Completa quanto segue:
- A) Riproduci fedelmente il passo del testo su spazio e tempo compreso tra "Si è mai trovata" e "l’ha mai trovata.", estremi inclusi.
- B) Riassumi in due frasi il testo su spazio e tempo.

Testo mostrato:
◇ ◇ ◇
Se consideriamo la visione della fisica quantistica, lo spazio non è un nulla senza forma, ma è ciò che circonda e racchiude gli oggetti ( da uno spillo a un grattacielo, fino a un astro): lo spazio dunque non può esistere senza gli oggetti e viceversa. Inoltre, per poter esistere, gli oggetti devono avere “durata” o tempo, altrimenti nulla sarebbe percepibile. Ne risulta che spazio, tempo e oggetti sono dipendenti e inseparabili, l‘irrealtà di uno dei componenti implica l’irrealtà degli altri due!
La mente, il pensiero, ha bisogno del tempo, è lineare, successivo, mentre il mondo reale è simultaneo, ma difficilmente percepibile dal sistema psico-fisico. Le “cose” sono il prodotto del pensiero, ossia un’attenzione ridotta e selettiva, che dimentica lo sfondo in cui avvengono e non entità reali che compongono l’universo, aspettando di essere percepite una volta o l’altra. Se il nostro sistema nervoso e sensorio, le memorie indotte, sono alterati, il mondo non è il medesimo. La natura stessa non procede linearmente, nel tempo, ma tutto accade simultaneamente: il sole brilla, l’uccello canta, l’erba cresce, il cane abbaia, il cuore batte… il senso di ”successione” è dovuto alla memoria che ne crea l’illusione: senza memoria niente tempo. Se ricordi qualcosa è sempre nel presente, non siamo affatto direttamente coscienti di un vero passato.
Allora il passato è un ricordo, il futuro un’aspettativa, ma tutti “presenti”, ora. Lo confermano sia S. Agostino che il fisico Schrödinger. Quest’ultimo diceva: ”Il presente è la sola cosa che non ha fine!” ecco l’Eternità in due parole.
Si è mai trovata l’origine del mondo e del tempo? Parlano del Big Bang, ma se c’era stata un’esplosione iniziale, doveva pur esserci qualcosa ‘’prima’’ e prima ??? Nessuno l’ha mai trovata.
◇ ◇ ◇
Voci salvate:

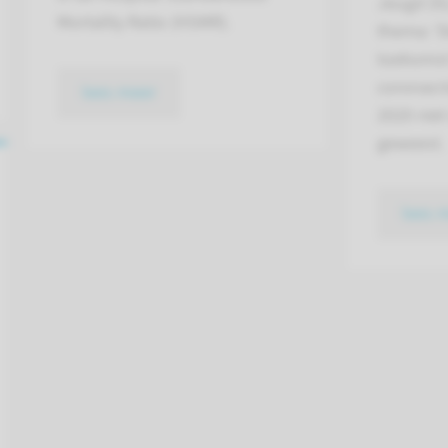
Jeugd (IG
Mortality Ratio (HSMR).
thema: ‘D
toekomst
coronacri
lees meer
2020 nie
geweest.
lees 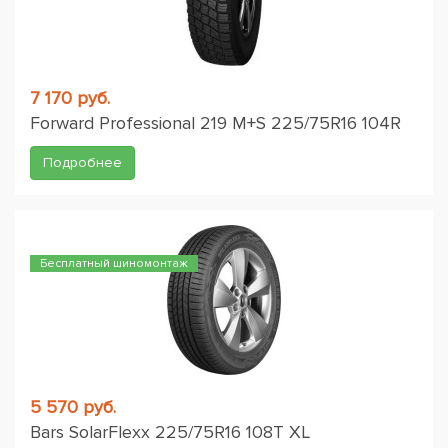
7 170 руб.
Forward Professional 219 M+S 225/75R16 104R
Подробнее
Бесплатный шиномонтаж
5 570 руб.
Bars SolarFlexx 225/75R16 108T XL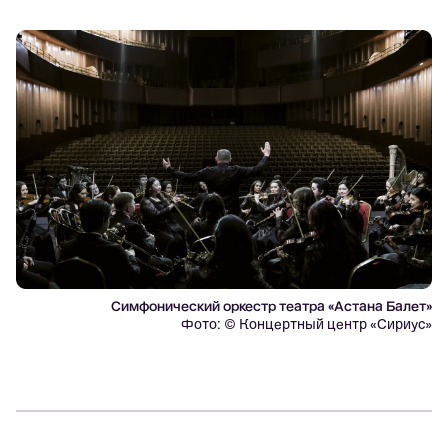
Симфонический оркестр театра «Астана Балет»
Фото: © Концертный центр «Сириус»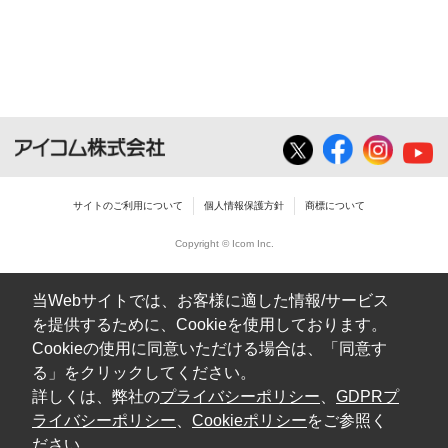
ダウンロードした取扱説明書は、有償ある
いは無償を問わず、営業活動に使用するこ
とは、いかなる場合であっても出来ませ
ん。
ダウンロードした取扱説明書等に使用され
ている写真、イラスト、データ等に付いて
サイトのご利用について
個人情報保護方針
商標について
の転用は一切出来ません。
Copyright © Icom Inc.
ダウンロードした取扱説明書およびその他す
べての掲載物の変更は一切行わないでくださ
当Webサイトでは、お客様に適した情報/サービス
い。お客様による内容の変更により、何らか
を提供するために、Cookieを使用しております。
の欠陥が生じたとしても、弊社では一切の保
Cookieの使用に同意いただける場合は、「同意す
証をいたしません。また、内容の変更の結
る」をクリックしてください。
果、万一お客様に損害が生じたとしても、弊
詳しくは、弊社の
プライバシーポリシー
、
GDPRプ
社及び販売店等は一切の責任を負いません。
ライバシーポリシー
、
Cookieポリシー
をご参照く
ださい。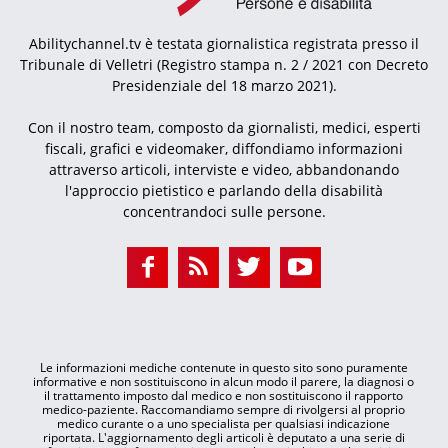
Abilitychannel.tv è testata giornalistica registrata presso il
Tribunale di Velletri (Registro stampa n. 2 / 2021 con Decreto
Presidenziale del 18 marzo 2021).
Con il nostro team, composto da giornalisti, medici, esperti
fiscali, grafici e videomaker, diffondiamo informazioni
attraverso articoli, interviste e video, abbandonando
l'approccio pietistico e parlando della disabilità
concentrandoci sulle persone.
Le informazioni mediche contenute in questo sito sono puramente
informative e non sostituiscono in alcun modo il parere, la diagnosi o
il trattamento imposto dal medico e non sostituiscono il rapporto
medico-paziente. Raccomandiamo sempre di rivolgersi al proprio
medico curante o a uno specialista per qualsiasi indicazione
riportata. L'aggiornamento degli articoli è deputato a una serie di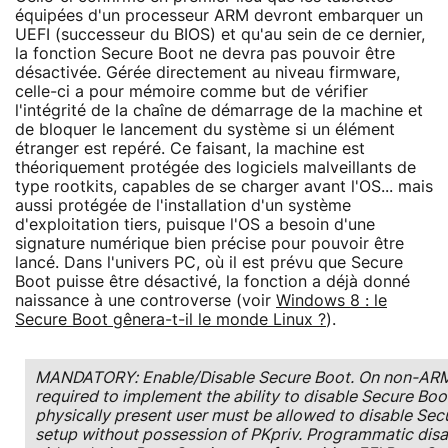
équipées d'un processeur ARM devront embarquer un
UEFI (successeur du BIOS) et qu'au sein de ce dernier,
la fonction Secure Boot ne devra pas pouvoir être
désactivée. Gérée directement au niveau firmware,
celle-ci a pour mémoire comme but de vérifier
l'intégrité de la chaîne de démarrage de la machine et
de bloquer le lancement du système si un élément
étranger est repéré. Ce faisant, la machine est
théoriquement protégée des logiciels malveillants de
type rootkits, capables de se charger avant l'OS... mais
aussi protégée de l'installation d'un système
d'exploitation tiers, puisque l'OS a besoin d'une
signature numérique bien précise pour pouvoir être
lancé. Dans l'univers PC, où il est prévu que Secure
Boot puisse être désactivé, la fonction a déjà donné
naissance à une controverse (voir
Windows 8 : le
Secure Boot gênera-t-il le monde Linux ?
).
MANDATORY: Enable/Disable Secure Boot. On non-ARM s
required to implement the ability to disable Secure Boo
physically present user must be allowed to disable Sec
setup without possession of PKpriv. Programmatic disa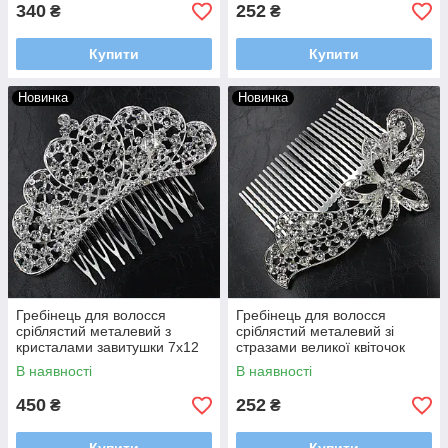
340
252
₴
₴
Купити
Купити
Новинка
Новинка
Гребінець для волосся
Гребінець для волосся
сріблястий металевий з
сріблястий металевий зі
кристалами завитушки 7х12
стразами великої квіточок
см 8х11,5 см
12,5х9,5 см
В наявності
В наявності
450
252
₴
₴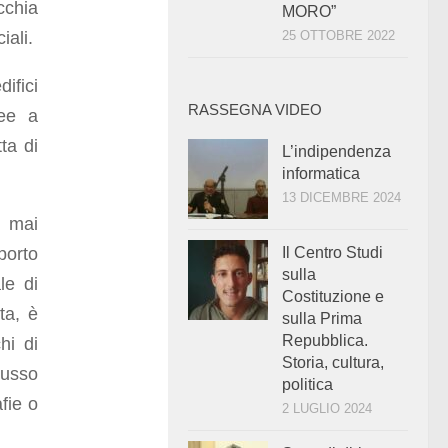
cchia
MORO”
iali.
25 OTTOBRE 2022
ifici
RASSEGNA VIDEO
ree a
ta di
L’indipendenza
informatica
13 DICEMBRE 2024
i mai
porto
Il Centro Studi
sulla
le di
Costituzione e
ta, è
sulla Prima
Repubblica.
hi di
Storia, cultura,
lusso
politica
fie o
2 LUGLIO 2024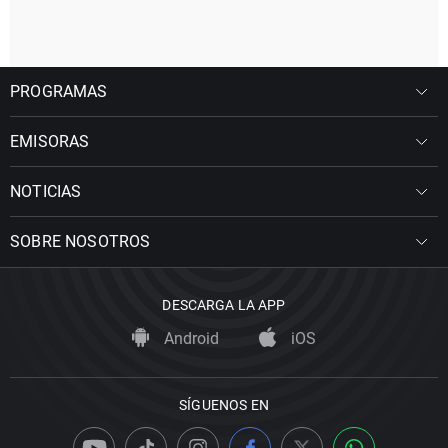
PROGRAMAS
EMISORAS
NOTICIAS
SOBRE NOSOTROS
DESCARGA LA APP
Android
iOS
SÍGUENOS EN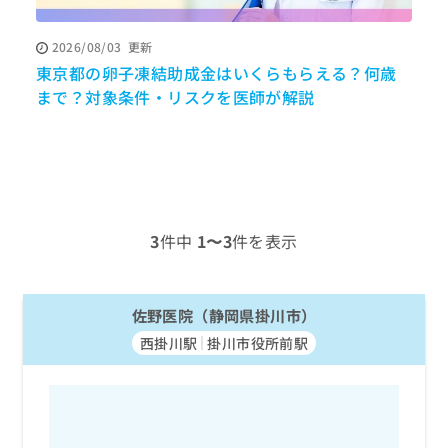
ッ
は
ク
こ
2026/08/03
更新
ナ
ち
東京都の卵子凍結助成金はいくらもらえる？何歳
ビ
ら
に
まで？対象条件・リスクを医師が解説
関
広
す
広
告
る
告
代
お
出
理
問
稿
店
い
の
合
の
お
3
件中
1〜3
件を表示
わ
方
問
せ
い
は
は
合
こ
こ
佐野医院（静岡県掛川市）
わ
ち
ち
せ
ら
西掛川駅
掛川市役所前駅
ら
は
こ
こち
ち
広
らは
広
ら
告
マイ
告
出
ナビ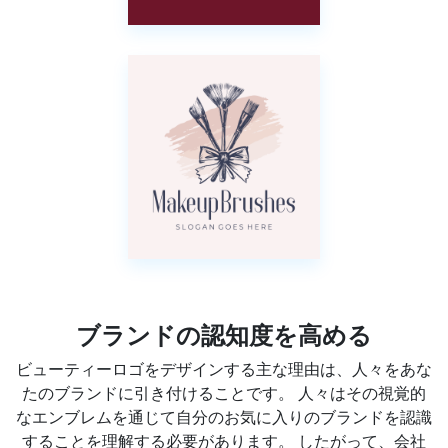
ブランドの認知度を高める
ビューティーロゴをデザインする主な理由は、人々をあな
たのブランドに引き付けることです。 人々はその視覚的
なエンブレムを通じて自分のお気に入りのブランドを認識
することを理解する必要があります。 したがって、会社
◇ ◇ ◇
Risposte per compito:
- A)
Si è mai trovata l’origine del mondo e del tempo? Parlano del Big Bang, ma se c’era stata un’esplosione iniziale, doveva pur esserci qualcosa ‘’prima’’ e prima ??? Nessuno l’ha mai trovata.

- B) Spazio, tempo e oggetti sono dipendenti e inseparabili, e il senso di successione è un'illusione creata dalla memoria, mentre in natura tutto accade simultaneamente. Il passato è un ricordo e il futuro un'aspettativa, entrambi presenti ora, e nessuno ha mai trovato l'origine del mondo e del tempo.